僕はノワールを出し、左胸ポケットを切り裂いた。
そこから腕輪が転がり出て、カランと音を立てながら地面に落ちる。
瞬間時が動き出し、アレンが驚いた声を上げた。
「なっ! なっ、何をするのですか! グンジョウ王太子殿下!!」
「私の弟が言っただろう、証拠は上がっていると。ほら、私が切り裂いた貴殿の胸ポケットから転がり落ちた、それはなんだ? 答えろ、アレン・ヴァレリィ」
僕はノワールを鞘にしまいつつ、問う。
冷たい目線を投げかけると、ひぃ、と怯えた声を出し、アレンは地面に座り込んだ。
「グ、グンジョウ王太子殿下は、おかしいとは思いませんか?! たかが平民風情が、それも捨て子の身分でヴァリエール家の当主になるなどと…っ!!」
「貴殿は忘れているようだな。

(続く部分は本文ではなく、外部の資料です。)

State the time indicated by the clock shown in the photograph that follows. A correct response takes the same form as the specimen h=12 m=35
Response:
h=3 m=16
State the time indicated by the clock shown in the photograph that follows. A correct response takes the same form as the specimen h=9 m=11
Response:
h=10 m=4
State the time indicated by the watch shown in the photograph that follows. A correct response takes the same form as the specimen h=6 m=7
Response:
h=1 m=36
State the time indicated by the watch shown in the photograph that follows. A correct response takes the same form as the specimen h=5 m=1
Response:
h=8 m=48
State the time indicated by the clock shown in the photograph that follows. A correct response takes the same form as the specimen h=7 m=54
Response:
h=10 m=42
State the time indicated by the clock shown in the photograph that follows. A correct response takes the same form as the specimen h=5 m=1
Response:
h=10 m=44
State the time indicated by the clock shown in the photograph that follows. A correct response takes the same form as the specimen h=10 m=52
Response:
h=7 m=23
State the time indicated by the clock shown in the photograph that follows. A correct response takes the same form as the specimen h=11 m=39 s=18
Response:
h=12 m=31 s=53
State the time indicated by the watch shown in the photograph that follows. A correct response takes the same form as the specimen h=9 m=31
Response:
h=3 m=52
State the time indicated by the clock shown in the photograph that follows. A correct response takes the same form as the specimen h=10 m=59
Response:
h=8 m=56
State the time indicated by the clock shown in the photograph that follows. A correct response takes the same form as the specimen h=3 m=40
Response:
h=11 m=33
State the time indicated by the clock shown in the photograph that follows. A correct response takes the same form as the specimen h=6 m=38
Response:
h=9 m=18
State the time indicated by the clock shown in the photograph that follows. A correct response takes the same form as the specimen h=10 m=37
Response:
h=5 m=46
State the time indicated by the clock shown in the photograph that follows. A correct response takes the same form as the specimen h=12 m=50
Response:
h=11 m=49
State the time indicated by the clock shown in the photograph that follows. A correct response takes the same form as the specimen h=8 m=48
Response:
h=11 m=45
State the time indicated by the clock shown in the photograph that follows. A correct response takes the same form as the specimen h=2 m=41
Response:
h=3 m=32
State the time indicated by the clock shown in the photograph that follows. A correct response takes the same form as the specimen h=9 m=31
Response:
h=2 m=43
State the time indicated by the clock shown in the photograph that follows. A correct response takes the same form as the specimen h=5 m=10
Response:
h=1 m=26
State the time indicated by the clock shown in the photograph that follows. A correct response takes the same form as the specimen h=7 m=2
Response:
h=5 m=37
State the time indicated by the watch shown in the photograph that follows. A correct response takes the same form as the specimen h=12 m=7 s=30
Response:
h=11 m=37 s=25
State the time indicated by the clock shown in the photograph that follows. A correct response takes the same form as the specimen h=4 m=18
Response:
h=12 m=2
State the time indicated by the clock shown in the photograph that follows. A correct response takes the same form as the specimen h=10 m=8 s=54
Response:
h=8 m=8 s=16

私が誰の子かを。ローゼヴィッヒ・ロードナイト・ヴァリエールを当主の座に据えると決めたのは、我が父であるナズナ陛下だ。それに、貴殿のその発言は我が母であるシャルロット・マリアライト・ブリリアント王妃殿下を貶める発言であると心得よ。王妃殿下も、元は平民である。それに対して、否と発言するか貴殿は」
滅相もございませんと、アレンは平伏する。
まぁ戦争の英雄である母様を、平民だからという理由で王妃に相応しくない、否だと言える国民など、極少数だろうなとは思う。
自軍の三倍はいた敵軍を、母様はたった一人で滅したのだから。
僕は腕輪を拾い上げ、後ろのシンクに投げ渡した。